The Milwaukee Brewers are on the periphery of the Hamilton sweepstakes, according to those same sources. Johnny Narron, the Brewers’ hitting coach, previously was Hamilton’s accountability partner and an assistant hitting coach with the Rangers.
Zduriencik declined comment Monday night when asked about the Mariners’ meeting with Hamilton.
Hamilton, a Christian, has said in the past that God will help him make his free-agent decision, an indication that he might not go to the highest bidder or best team.
The Mariners, who have finished last in the American League West in each of the past three seasons, certainly would not qualify as the best team.
Outside of right-hander Felix Hernandez, a former Cy Young winner, the M’s feature a number of promising young pitchers and hitters. But their offense in recent years has been among the game’s worst.
The Mariners — who lost in their bid for free-agent catcher/first baseman Mike Napoli to the Boston Red Sox — would need to add other hitters to offer Hamilton protection in their lineup.
The first question, though, is whether the Mariners are willing to give Hamilton the contract he desires. An early, unconfirmed report said he wants $175 million for seven years. Most teams would prefer a shorter deal; Hamilton is a recovering drug addict with a history of injuries.

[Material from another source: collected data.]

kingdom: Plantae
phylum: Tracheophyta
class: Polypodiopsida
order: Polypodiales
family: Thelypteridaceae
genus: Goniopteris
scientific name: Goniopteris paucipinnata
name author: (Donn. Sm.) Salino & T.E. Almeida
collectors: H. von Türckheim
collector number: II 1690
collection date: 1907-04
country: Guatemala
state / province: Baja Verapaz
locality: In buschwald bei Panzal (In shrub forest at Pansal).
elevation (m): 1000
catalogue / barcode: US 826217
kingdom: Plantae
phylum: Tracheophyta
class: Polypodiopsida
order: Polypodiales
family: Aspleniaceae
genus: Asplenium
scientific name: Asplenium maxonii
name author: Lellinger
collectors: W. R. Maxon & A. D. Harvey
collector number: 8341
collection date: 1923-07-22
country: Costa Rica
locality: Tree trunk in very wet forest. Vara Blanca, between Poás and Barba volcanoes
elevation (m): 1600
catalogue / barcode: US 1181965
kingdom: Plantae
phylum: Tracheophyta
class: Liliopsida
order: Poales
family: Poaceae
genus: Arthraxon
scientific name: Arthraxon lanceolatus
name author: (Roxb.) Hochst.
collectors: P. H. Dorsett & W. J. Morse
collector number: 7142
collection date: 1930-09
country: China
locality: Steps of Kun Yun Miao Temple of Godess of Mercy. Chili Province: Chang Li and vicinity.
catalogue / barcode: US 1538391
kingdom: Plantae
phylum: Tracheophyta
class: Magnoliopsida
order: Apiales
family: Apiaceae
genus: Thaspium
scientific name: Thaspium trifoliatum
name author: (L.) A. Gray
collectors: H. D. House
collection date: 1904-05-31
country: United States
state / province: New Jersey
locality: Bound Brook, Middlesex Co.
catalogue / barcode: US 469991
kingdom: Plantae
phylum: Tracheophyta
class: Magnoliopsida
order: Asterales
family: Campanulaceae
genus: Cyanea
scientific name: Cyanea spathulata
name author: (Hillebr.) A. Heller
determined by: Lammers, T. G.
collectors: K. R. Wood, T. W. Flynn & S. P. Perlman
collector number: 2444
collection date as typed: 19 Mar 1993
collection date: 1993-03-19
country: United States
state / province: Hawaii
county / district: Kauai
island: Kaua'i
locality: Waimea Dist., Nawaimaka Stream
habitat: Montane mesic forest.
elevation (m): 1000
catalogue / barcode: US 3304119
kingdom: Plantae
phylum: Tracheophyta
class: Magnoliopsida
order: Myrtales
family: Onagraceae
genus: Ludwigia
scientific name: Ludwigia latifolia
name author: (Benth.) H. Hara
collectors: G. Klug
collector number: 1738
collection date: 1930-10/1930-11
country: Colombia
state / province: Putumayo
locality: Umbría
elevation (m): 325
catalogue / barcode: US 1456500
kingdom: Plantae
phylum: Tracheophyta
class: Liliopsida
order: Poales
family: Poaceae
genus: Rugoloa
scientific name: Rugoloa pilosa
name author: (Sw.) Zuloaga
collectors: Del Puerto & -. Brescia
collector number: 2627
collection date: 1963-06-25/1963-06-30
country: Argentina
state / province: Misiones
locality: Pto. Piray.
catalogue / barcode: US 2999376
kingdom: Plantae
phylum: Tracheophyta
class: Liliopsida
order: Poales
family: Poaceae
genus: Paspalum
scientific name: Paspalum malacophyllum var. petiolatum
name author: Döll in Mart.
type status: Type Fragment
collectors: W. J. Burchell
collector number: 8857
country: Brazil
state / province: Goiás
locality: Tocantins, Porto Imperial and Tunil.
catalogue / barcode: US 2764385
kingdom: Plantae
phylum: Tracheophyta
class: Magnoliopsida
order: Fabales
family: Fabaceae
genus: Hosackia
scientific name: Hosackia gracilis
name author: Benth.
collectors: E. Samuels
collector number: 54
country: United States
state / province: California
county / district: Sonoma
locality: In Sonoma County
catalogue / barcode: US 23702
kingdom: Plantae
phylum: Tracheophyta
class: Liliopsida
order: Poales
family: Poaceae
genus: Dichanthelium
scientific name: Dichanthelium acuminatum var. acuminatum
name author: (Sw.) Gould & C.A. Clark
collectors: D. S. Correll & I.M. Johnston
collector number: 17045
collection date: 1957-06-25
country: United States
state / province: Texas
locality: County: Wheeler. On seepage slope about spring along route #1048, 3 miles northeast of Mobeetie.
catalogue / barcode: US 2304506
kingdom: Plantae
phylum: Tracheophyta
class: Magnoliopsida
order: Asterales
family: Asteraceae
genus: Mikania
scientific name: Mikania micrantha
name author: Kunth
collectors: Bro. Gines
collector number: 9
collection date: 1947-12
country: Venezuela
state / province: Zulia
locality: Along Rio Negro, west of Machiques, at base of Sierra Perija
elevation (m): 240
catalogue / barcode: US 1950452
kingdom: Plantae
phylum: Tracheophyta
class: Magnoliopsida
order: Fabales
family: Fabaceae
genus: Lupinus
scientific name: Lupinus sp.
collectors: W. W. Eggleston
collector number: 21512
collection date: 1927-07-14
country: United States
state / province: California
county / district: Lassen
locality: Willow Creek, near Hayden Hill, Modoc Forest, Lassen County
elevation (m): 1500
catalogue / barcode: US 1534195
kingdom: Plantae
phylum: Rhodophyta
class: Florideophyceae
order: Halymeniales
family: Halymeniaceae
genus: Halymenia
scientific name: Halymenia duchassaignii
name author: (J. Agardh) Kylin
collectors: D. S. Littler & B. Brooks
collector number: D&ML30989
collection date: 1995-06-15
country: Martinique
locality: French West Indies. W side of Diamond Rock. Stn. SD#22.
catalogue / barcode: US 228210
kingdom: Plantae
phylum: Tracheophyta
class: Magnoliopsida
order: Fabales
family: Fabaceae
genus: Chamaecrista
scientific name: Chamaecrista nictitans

His offensive performance, however, is elite. Hamilton batted .285 last season with a career-high 43 homers and 128 RBI. He is a lifetime .304 hitter with a .913 on-base/slugging percentage.
“Some of these things drag out and if you’re sitting there waiting on one chip, other chips in front of you might go away and you end up with nothing,” Zduriencik told MLB.com in mid-November.
“There are a lot of great things to like about several of these guys on the market, and we’re doing our homework. But when you hear what players expect and the years involved, that’s a lot to consider.
“At the end of the day, when you gauge the market, you have to be realistic about where it will end up. And there’s a strong possibility that one will exceed where we’re at.”
But there is also the possibility that Hamilton simply would decide that he wanted to be in Seattle, enabling the two sides to reach an agreement.
Hamilton’s wife, Katie, told Sports Illustrated in June that the family planned to donate a significant portion of Josh’s next contract to charities.
Pro Athletes Outreach, a Christian organization that ministers to athletes, coaches and their families, is based in Issaquah, Wash., a suburb of Seattle.
“No, we don’t really care about the money so much for us, but we have huge plans for this money and, no, it’s not strictly for our bank account,” Katie Hamilton told SI. “It is for a hurting world.
“The other thing (people) keep saying is, ‘Josh needs Texas; he needs the comfort of this team.’ Uh, we need Jesus. We need God. He goes with us wherever we are. Yes, we’re comfortable in Texas. But maybe God hasn’t called us to comfort. I mean, he didn’t call Jesus to comfort.”